Jan 7, 2011

Wondering About EMR Meaningful Use and How to Get Paid?


I recently received a request to help decipher this thing called "Meaningful Use", which has the health care community all abuzz. It's an incentive program that has been laid out by the federal government to promote the transition from paper medical records to electronic medical records and will pay either $44,000 or $63,750 over a five year period to those who meet certain requirements.

EMR has long been touted as the holy grail of cost containment and was a big part of the federal health care reform debate. Now it's just being touted because going electronic is always better! And after a little research I came across this short description of how quality measures need to be reported from an EMR system (one of several requirement to meet Meaningful Use requirements and get paid). The blurb below is how the Centers for Medicare and Medicare (CMS), who is coordinating the national health IT movement, describes the endeavor. 

Good luck deciphering this one and good luck to all the future 'meaningful users' out there!


Eligible Professional Clinical Quality Measures
Instructions for Reporting Numerators, Denominators & Exclusions

Each clinical quality measure includes specifications for the numerator, denominator and also indicates if there are any exclusions for the measure as described in the measure specifications. Each measure requires reporting one or more numerators and one or more denominators. Although the denominator population may not change for a measure, when there is more than 1 numerator, it is required to report the denominator each time. Conversely, when the denominator population is stratified but there is only 1 numerator in the measure, the numerator must be repeated for each subset of the denominator population. See attached table which depicts the number of numerators and denominators required for reporting. This table also identifies if exclusions may be reported and the field type required for each numerator, denominator and exclusion, if applicable.

EXERCISE INSTRUCTIONS
- 1) According to the Meaningful Use post, how much does the federal incentive program pay to those who meet its requirements?
- 2) Continue the Meaningful Use post for a few sentences, starting right after its final sentence about the attached table.

EXCERPTED DATA
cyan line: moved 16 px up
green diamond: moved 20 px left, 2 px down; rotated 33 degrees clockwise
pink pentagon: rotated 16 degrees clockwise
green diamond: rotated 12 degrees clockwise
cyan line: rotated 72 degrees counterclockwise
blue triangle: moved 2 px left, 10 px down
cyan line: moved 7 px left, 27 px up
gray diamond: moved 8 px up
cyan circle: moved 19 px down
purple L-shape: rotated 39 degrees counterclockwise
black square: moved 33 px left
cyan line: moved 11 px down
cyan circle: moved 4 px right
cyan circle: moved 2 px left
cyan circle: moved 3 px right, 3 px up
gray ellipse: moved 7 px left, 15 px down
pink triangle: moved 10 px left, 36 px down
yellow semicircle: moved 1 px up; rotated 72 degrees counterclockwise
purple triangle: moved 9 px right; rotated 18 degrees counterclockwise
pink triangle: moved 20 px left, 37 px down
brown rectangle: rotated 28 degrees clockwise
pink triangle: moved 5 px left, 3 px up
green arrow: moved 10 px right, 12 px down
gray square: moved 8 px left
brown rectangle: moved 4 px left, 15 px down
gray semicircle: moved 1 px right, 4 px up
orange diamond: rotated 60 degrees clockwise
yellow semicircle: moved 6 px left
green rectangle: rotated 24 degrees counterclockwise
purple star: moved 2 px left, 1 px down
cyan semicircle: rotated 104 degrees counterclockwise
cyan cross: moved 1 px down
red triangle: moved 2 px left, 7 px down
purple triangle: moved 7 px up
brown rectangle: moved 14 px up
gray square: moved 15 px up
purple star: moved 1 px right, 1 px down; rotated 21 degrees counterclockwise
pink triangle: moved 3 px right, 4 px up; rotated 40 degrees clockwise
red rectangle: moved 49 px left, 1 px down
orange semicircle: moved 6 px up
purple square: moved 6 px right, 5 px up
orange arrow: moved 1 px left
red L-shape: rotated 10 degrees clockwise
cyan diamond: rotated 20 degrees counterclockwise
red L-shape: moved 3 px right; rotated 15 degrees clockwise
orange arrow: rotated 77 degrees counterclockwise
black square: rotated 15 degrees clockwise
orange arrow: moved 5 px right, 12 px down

ANSWERS TO THE EXERCISE
- 1) It pays either $44,000 or $63,750 over a five-year period.

- 2)
The following measures require reporting more than one numerator (NQF Numbers 0064, 0027, 0421, 0024, 0033, 0036, 0038, 0075, 0004, and 0105). If a measure has more than one numerator, than all numerators must be reported and there must also be a denominator reported for each numerator (even if the denominator population remains the same for the measure). Therefore the number of numerators reported will always equal the number of denominators needed for reporting regardless of whether the denominator remains the same for a measure or it changes (e.g., denominator population is stratified by age) and results in more than one denominator for the measure.